The speed of economic events in Venezuela limits the possibility of conserving any forecast in the national economy for a long time. And it is that the economic instability in the Caribbean country accelerates as its own inflation against the unproductively of the state oil company, PDVSA.
The new Venezuelan currency, the Sovereign Bolivar (Bolívar Soberano) that, without having seen the light, has already undergone several transformations, was the core of President Nicolás Maduro's announcement on Wednesday, the anniversary of the city of Caracas.
In the country where, according to the Venezuelan economist and analyst Luis Vicente León, there is already an accumulated inflation of 50,000%, the solution of the executive is to remove zeros to the currency month-to-month; and is that, after announcing the reduction of three zeros to the national currency as a way to combat inflation when announcing the new monetary cone, a new solution would be to take away five.
On Monday, the International Monetary Fund (IMF) projected annual inflation of up to 1,000,000% in Venezuela and noted that the magnitude of the crisis may increase the migration consequences for neighboring countries, making a bigger impact in the region.
According to the IMF, in 2016 the economy of the South American oil giant contracted 16.5%, and last year it did so with 14%. If the projection of -18% this year is confirmed, the country would accumulate a recession greater than 45% in three years.
In an exclusive interview with MercoPress, Carlos Ortega, ex-syndicalist and Venezuelan politician; leader in the movements that tried to overthrow the ex-president Hugo Chávez back in 2002, affirmed that in spite of the critical social, political and economic situation in Venezuela, the panorama will not change and that the acceleration of the crisis will continue to grow unless it is indicated to the parliamentary opposition Venezuelan as co-responsible in the facts.

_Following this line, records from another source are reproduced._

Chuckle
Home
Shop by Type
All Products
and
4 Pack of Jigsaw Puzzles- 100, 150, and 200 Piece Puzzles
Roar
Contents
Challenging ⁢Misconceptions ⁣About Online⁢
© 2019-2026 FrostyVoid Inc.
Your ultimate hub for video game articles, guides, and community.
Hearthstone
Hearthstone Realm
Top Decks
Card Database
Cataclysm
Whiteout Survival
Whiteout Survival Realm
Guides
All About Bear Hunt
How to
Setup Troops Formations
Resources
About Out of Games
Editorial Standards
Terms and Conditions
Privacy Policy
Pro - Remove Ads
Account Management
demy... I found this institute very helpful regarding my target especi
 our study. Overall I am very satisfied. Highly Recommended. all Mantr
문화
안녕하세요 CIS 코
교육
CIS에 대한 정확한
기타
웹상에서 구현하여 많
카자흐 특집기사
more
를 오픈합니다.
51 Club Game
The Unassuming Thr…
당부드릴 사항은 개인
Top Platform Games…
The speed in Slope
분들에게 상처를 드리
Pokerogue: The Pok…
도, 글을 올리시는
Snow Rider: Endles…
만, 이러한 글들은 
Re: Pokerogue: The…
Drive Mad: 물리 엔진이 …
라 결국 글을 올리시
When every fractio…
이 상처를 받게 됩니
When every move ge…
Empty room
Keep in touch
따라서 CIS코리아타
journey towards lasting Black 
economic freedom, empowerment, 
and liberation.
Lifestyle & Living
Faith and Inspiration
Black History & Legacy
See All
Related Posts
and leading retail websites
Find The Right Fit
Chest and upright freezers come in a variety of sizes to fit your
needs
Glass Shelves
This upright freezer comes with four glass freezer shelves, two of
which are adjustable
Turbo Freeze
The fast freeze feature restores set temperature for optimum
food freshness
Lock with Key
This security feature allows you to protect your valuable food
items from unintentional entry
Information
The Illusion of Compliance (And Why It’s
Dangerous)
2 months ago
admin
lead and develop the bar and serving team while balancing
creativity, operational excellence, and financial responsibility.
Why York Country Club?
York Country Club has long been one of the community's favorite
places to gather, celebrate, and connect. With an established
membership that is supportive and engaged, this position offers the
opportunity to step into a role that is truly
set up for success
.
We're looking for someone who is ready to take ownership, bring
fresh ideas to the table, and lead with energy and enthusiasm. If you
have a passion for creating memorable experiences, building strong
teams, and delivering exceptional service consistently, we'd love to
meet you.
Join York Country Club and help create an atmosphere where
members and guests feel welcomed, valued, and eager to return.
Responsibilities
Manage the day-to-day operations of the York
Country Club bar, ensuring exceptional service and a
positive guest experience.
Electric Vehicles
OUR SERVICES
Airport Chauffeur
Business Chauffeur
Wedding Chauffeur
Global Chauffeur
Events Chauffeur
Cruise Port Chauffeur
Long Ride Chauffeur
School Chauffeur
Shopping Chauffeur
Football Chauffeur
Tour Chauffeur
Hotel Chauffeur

For Ortega, the opposition represented by the Democratic Unity Table (MUD) has repeatedly been responsible for declining political opportunities to overthrow the Maduro government.
One of the last opportunities was in the wave of protests in 2017, when the opposition proposed to 'cool the street', which meant declining to put political pressure on the national government by not explicitly supporting street protesters after the imposition of the National Constituent Assembly on the part of Nicolás Maduro -constituted only by pro-government officials- without accompanying the street protests that lasted three months and ended with 157 dead.